*** GIVEN RECORDS Section Begins ***

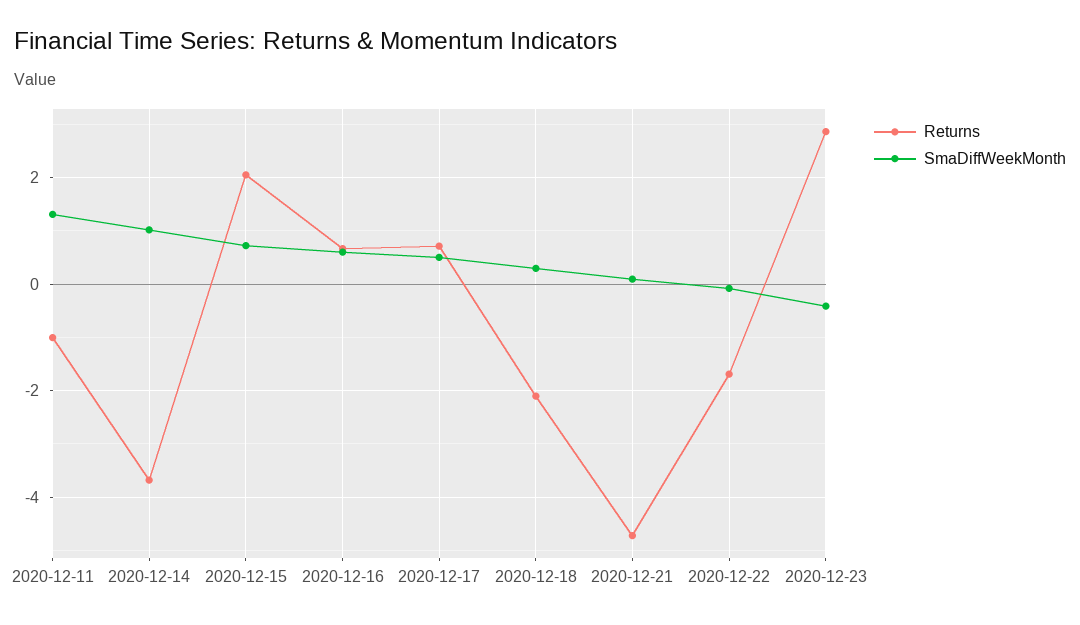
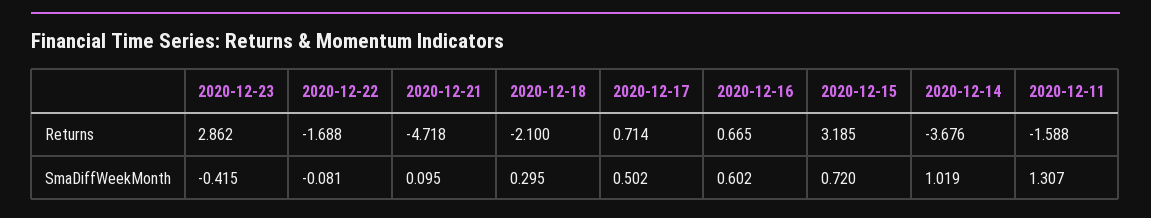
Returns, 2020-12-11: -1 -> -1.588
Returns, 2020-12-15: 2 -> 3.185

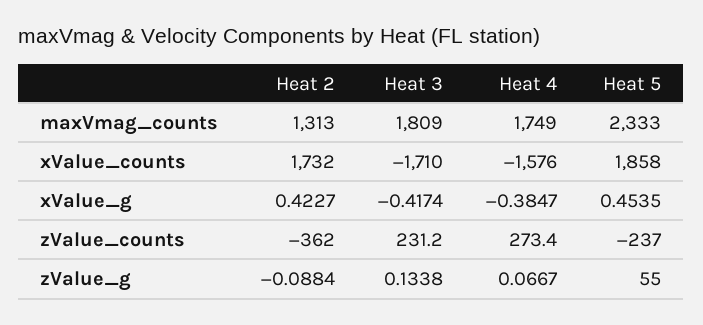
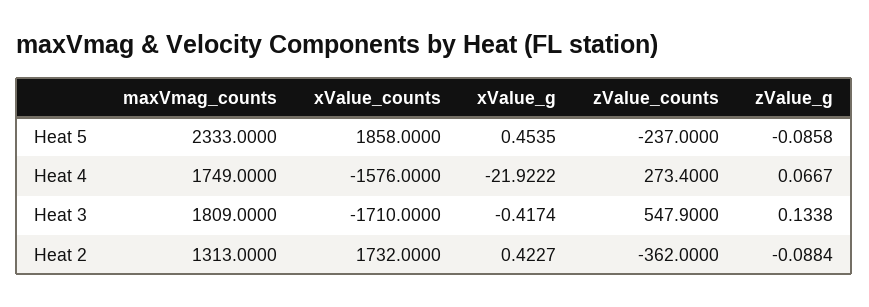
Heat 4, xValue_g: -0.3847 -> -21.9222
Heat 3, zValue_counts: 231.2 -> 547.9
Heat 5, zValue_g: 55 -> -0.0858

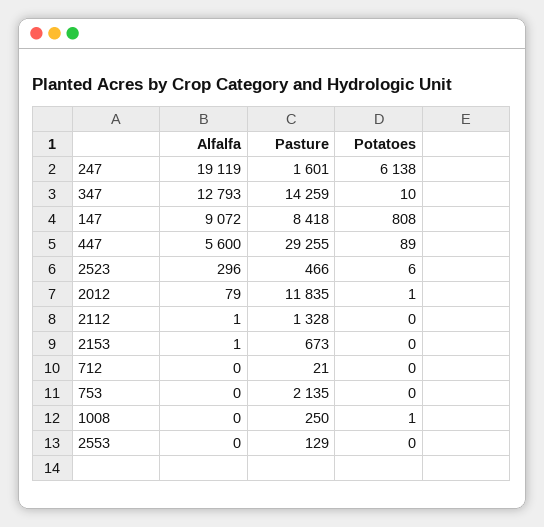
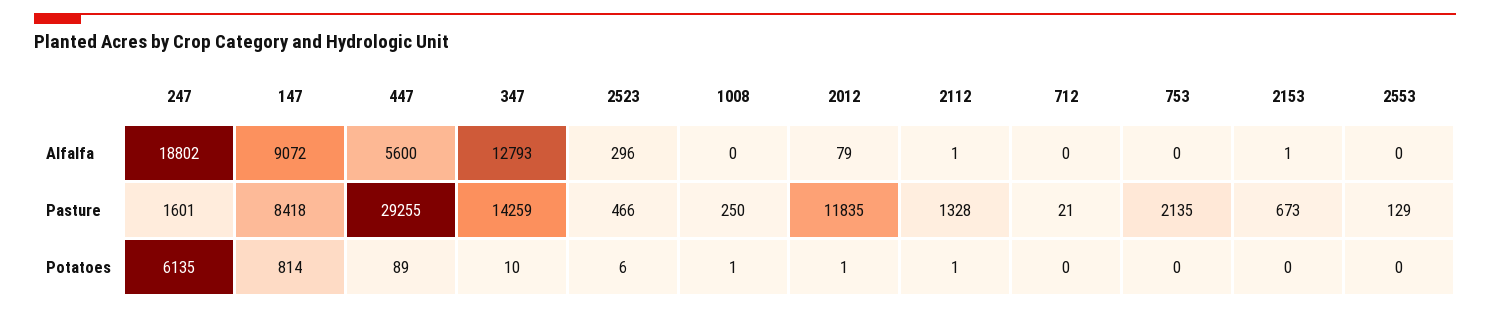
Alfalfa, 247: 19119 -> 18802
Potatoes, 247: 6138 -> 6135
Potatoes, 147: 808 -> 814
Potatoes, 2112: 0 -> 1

*** GIVEN RECORDS Section Ends ***

WHAT TO DO:
Please restate each entry exactly, but drop any picture it holds.

RESULT FOR THIS TASK:
Returns, 2020-12-11: -1 -> -1.588
Returns, 2020-12-15: 2 -> 3.185

Heat 4, xValue_g: -0.3847 -> -21.9222
Heat 3, zValue_counts: 231.2 -> 547.9
Heat 5, zValue_g: 55 -> -0.0858

Alfalfa, 247: 19119 -> 18802
Potatoes, 247: 6138 -> 6135
Potatoes, 147: 808 -> 814
Potatoes, 2112: 0 -> 1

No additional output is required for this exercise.